The consensus amongst economists is that rates will see a total hike of more than 100 basis points by the end of 2022 and an additional 100 basis points in 2022. This is the first of the increases which had been widely anticipated. In total, markets are pricing in seven to eight additional increases: three to four more for 2022 and one for each quarter of 2023; with an increasing probability that one or more of these increases will be more than the standard hike of 25 basis points.

The big question is whether inflation – which needs to be accelerating – and economic growth – which needs to be rising – justify these increases? Although inflation rates will probably justify these hikes, growth rates are unlikely to do the same.

The yields on nominal bonds and inflation-linked bonds are a good indicator of what the market expects inflation to do in the coming months. All indications are that the market expects inflation in the region of 5.5% to 6.5% which is manageable. Inflation is only a concern if it starts to breach 7% or 8%. The expectation is that the majority of the inflation in the medium term will be driven by supply-side constraints including the high cost of electricity and fuel, potentially joined by food price inflation.

What is becoming increasingly apparent is that the local economy has become mired in a low-growth quagmire. Far from inflation being a problem, the economy is unable to generate demand-pull inflation.

The IMF recently cut South Africa’s growth prospects for 2022 from 2.2% to 1.9% citing subdued investor sentiment and lower growth than anticipated in the second half of 2021, and even slow growth of 1.4% in 2023.

The IMF’s forecast mirrors that of the Reserve Bank which anticipates growth of 1.7% this year and 1.8% next year.

The Reserve Bank’s decision to start hiking local interest rates followed a decision by the US Federal Reserve in 2021 to begin withdrawing its bond purchase programme by US$15 billion a month. The latter has indicated that its first interest rate hike is likely to occur in March this year and that rate increase are likely to occur quicker than previously anticipated.

Other countries have followed suit, including Canada, which ended its bond purchases earlier than expected. In December the Bank of England raised interest rates by 0.15 percentage points to 0.25%.


The European Central Bank, while leaving key interest rates unchanged, has lowered the pace of its bond purchases.

All indications are that the Reserve Bank’s MPC is also concerned with interest rates globally. Local interest rates will come under pressure if US interest rates rise faster than expected, or by more than expected.

The turning interest rate cycle will be a small benefit for money market investors who will see marginally higher returns.
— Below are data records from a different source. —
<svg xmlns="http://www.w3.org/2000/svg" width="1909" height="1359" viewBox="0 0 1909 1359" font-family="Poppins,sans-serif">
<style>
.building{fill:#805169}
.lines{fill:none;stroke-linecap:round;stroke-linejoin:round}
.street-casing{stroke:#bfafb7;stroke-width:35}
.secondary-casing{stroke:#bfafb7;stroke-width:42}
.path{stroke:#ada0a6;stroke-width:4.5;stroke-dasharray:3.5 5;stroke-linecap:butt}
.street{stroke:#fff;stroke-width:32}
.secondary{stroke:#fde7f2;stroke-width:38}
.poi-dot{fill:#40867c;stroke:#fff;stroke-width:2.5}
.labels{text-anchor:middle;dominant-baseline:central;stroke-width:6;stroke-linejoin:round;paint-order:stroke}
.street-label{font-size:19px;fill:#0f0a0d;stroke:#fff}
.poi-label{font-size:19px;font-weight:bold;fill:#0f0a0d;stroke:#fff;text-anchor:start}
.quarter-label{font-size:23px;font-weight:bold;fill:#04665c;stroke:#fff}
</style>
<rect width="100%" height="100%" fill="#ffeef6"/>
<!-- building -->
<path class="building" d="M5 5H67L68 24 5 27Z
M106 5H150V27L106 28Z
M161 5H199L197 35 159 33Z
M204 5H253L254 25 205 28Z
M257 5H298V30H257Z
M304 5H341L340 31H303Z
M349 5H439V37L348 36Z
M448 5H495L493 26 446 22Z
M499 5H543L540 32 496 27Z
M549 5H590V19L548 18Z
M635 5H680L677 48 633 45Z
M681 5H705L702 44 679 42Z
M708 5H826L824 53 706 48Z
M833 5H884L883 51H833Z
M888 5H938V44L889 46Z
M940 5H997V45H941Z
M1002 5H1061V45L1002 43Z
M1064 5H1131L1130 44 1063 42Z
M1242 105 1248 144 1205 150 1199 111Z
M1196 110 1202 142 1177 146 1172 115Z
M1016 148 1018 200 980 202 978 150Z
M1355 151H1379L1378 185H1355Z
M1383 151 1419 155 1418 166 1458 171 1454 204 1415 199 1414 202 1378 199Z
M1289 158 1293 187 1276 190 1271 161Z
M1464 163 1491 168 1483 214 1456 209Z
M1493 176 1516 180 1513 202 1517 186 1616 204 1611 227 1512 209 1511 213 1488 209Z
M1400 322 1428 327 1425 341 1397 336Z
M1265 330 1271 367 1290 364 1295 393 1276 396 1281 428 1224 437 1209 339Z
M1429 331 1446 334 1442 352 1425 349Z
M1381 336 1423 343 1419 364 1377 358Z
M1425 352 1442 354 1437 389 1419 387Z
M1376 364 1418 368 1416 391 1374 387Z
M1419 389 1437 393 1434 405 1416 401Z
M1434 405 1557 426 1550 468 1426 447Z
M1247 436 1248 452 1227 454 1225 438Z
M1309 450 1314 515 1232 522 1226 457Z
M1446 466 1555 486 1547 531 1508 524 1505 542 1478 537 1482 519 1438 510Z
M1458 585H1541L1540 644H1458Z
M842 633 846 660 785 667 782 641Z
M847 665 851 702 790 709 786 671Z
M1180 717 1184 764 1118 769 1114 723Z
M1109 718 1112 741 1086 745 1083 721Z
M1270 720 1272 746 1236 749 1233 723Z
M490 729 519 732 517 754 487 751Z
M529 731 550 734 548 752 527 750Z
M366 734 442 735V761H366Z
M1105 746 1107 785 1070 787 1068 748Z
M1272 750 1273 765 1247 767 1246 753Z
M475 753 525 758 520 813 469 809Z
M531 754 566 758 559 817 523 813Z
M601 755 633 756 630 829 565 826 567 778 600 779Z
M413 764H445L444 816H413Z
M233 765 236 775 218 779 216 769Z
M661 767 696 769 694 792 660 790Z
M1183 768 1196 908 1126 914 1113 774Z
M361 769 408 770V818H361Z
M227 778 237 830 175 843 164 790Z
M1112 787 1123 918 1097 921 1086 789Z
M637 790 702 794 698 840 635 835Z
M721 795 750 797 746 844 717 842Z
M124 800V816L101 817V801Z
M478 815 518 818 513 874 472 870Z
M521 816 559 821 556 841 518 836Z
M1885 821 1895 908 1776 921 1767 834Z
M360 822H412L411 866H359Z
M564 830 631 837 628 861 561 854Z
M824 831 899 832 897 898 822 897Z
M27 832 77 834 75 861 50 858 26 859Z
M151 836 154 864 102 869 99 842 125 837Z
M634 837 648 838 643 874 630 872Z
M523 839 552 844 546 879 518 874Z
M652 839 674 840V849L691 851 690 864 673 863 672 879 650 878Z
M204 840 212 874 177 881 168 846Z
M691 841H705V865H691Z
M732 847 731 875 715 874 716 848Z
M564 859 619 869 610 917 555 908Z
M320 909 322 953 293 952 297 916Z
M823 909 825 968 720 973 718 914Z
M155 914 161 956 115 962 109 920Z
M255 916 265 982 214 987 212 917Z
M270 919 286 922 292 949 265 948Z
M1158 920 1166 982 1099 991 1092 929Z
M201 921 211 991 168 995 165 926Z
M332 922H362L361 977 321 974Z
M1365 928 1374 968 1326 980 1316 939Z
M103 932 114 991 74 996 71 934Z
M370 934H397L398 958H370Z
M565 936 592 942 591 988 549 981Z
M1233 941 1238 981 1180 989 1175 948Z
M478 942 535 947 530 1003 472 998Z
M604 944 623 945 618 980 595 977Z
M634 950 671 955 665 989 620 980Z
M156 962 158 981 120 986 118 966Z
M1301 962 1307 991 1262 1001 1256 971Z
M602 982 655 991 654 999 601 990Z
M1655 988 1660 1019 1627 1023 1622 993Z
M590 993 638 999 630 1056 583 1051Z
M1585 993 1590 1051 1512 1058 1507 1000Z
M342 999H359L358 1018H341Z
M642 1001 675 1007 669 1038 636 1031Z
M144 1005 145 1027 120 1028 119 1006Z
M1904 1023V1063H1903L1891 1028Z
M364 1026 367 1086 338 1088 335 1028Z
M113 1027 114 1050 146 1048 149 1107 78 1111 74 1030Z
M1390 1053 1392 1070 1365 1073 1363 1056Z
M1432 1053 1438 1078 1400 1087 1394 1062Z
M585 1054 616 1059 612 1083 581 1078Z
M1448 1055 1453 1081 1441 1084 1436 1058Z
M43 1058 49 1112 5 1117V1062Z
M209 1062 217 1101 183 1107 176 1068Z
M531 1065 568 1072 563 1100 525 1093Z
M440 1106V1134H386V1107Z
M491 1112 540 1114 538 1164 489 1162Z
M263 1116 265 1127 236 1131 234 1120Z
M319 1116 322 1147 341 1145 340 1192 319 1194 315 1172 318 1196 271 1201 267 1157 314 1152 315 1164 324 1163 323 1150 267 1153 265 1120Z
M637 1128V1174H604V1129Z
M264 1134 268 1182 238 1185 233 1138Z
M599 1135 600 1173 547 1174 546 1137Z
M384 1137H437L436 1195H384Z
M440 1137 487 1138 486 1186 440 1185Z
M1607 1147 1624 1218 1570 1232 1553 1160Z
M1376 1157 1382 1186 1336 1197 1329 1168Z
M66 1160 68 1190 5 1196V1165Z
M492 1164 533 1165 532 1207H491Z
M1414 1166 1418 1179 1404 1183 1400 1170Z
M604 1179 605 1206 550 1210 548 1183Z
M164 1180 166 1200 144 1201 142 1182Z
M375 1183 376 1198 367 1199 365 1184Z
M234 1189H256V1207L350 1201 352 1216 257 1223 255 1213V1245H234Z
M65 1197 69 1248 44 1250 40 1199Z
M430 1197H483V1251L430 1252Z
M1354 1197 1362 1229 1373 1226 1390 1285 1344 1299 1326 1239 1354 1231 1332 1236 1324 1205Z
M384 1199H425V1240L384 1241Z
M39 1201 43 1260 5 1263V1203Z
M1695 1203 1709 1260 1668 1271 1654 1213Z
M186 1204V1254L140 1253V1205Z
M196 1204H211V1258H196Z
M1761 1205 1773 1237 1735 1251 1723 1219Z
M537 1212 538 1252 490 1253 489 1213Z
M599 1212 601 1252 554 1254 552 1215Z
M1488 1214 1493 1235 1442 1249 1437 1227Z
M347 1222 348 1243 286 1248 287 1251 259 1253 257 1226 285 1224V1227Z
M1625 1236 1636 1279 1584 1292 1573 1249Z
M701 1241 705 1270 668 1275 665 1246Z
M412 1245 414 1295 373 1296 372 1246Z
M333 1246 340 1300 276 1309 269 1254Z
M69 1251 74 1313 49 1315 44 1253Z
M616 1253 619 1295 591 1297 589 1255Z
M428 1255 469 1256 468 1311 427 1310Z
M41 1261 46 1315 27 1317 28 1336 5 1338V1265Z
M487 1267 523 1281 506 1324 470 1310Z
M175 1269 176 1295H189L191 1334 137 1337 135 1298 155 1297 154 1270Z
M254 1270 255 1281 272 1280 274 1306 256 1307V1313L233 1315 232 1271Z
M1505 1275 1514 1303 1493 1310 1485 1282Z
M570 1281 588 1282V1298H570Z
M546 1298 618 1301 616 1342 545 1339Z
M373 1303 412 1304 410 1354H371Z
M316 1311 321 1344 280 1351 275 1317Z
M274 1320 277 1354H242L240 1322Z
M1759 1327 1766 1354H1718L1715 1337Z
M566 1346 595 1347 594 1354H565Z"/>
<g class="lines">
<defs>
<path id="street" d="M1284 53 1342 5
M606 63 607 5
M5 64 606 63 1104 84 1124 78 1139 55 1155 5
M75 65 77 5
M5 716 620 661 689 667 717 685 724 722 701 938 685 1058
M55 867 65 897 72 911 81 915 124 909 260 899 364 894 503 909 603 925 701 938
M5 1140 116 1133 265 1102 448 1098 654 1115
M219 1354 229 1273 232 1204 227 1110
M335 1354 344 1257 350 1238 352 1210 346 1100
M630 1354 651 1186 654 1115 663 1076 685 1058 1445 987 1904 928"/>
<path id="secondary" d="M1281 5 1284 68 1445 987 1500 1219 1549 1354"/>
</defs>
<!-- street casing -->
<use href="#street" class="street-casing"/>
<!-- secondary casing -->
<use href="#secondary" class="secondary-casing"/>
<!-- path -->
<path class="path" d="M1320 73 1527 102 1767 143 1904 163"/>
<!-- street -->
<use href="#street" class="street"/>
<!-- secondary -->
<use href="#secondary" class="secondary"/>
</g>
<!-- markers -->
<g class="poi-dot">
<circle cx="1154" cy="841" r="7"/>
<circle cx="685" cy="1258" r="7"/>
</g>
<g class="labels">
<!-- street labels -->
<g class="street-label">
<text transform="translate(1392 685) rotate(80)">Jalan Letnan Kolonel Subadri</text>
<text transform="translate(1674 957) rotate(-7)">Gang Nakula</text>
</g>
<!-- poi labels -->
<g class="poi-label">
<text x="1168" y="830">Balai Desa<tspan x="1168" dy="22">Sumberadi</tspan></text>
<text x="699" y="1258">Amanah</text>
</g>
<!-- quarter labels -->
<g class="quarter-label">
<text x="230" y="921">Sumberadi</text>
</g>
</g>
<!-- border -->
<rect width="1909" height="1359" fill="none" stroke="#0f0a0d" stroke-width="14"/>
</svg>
Should interest rates continue to rise as they are expected to do, indebted and unemployed consumers will be placed under even more financial pressure, particularly when combined with increased utility and fuel prices. According to Statistics South Africa, the country’s unemployment rate hit a new high of 34.9% in the third quarter of 2021.

The unemployment figures are even more concerning under the expanded definition which includes discouraged jobseekers. Under this definition, unemployment has risen to an alarming 46.6%. The youth unemployment rate is currently 66.5%. The fact that close to half the economically active population is jobless is a worrying indicator of the health of the economy. Rising interest rates certainly don’t auger well for this sector of the population.

Predictions, however, are just that. It is only with hindsight that we will really understand whether the current inflation is structural or transitory and will recede in time.